To further clarify, running an internal DNS server doesn't require a MitM, as the DNS server address for a network is generally supplied as part of DHCP. (There is one reason you might want to do a MitM, but I really don't recommend it. Namely, some people change their settings to ignore the DHCP-supplied DNS server and hardcode an address, e.g. 8.8.8.8, which they would fail to reach if the network isn't connected to the Internet. In theory you could work around the issue by redirecting such traffic to your own DNS server.)

As for longest certs, the CA/Browser Forum Baseline Requirements (which all CAs have to follow) specify a maximum validity period of 825 days, or a little over 2 years. You should be able to find CAs offering certs with that period. (Why such a specific number? I have no idea.)

[shkkmo]

> Or you're saying, router still MITM that, but happens to have matching private key, so then it is able to locally (offline) proxy the traffic into the mesh?

The router needs both the private key and a signed cert recent cert. Neither machine needs access to to the internet to validate the cert. The client uses it's preinstalled root certificate public keys to see if any of them signed the certificate provided by the server (any intermediate certs are also provided by the server).

The only online requirement is to have the clients recieve SOME non-local ip address in response to their initial DNS query for the domain (the specific IP address doesn't necissarily matter since the router will be intercepting the request before it is routed using that IP address)

You can get longer multi-year certs, but Let's Encrypt doesn't charge and allows you to script the automatic regeneration of new certs.

[fulafel]

If you are running a network disconnected from the internet, it follows logically that you'll have to reconfigured the normally internet-anchored security mechanisms on end-devices. You always have the option of using another app for this too.

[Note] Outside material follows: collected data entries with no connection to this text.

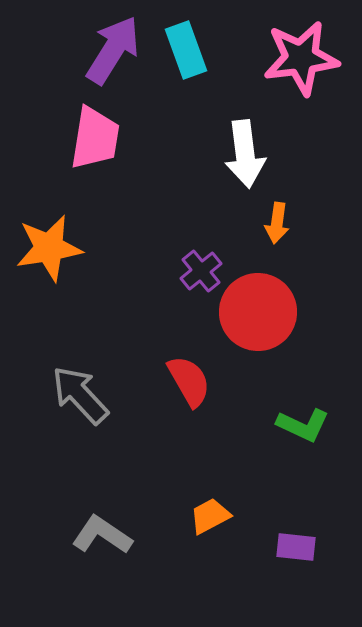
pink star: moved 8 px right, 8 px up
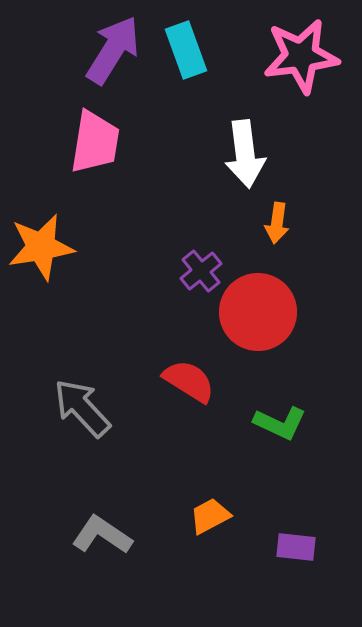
pink star: moved 2 px up
pink trapezoid: moved 4 px down
orange star: moved 8 px left, 1 px up
red semicircle: rotated 28 degrees counterclockwise
gray arrow: moved 2 px right, 13 px down
green L-shape: moved 23 px left, 2 px up
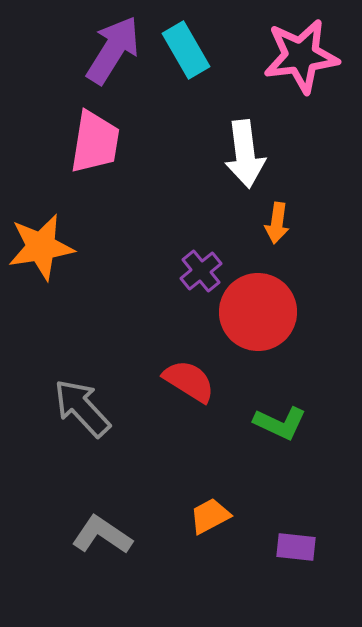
cyan rectangle: rotated 10 degrees counterclockwise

Are you sure you don't want confidentiality on the audio/video calls on your network? After all it's passing through all the mesh nodes and vulnerable to eavesdropping.

[marknadal]

We do end-to-end encryption with WebCrypto in the browser, but WebCrypto is only available on HTTPS :P which (tho sister comment might be onto something!) making it hard to access our subnet IPs offline in the first place!

[tenebrisalietum]

It's been over a year, but I played around with PKI and installing your own self-signed root certs on iPhone and Android (for HTTPS) was not hard.

[Avamander]

But having to start exchanging root certs is not trivial in mesh environments, it's also insecure if you have to accept someone else's root.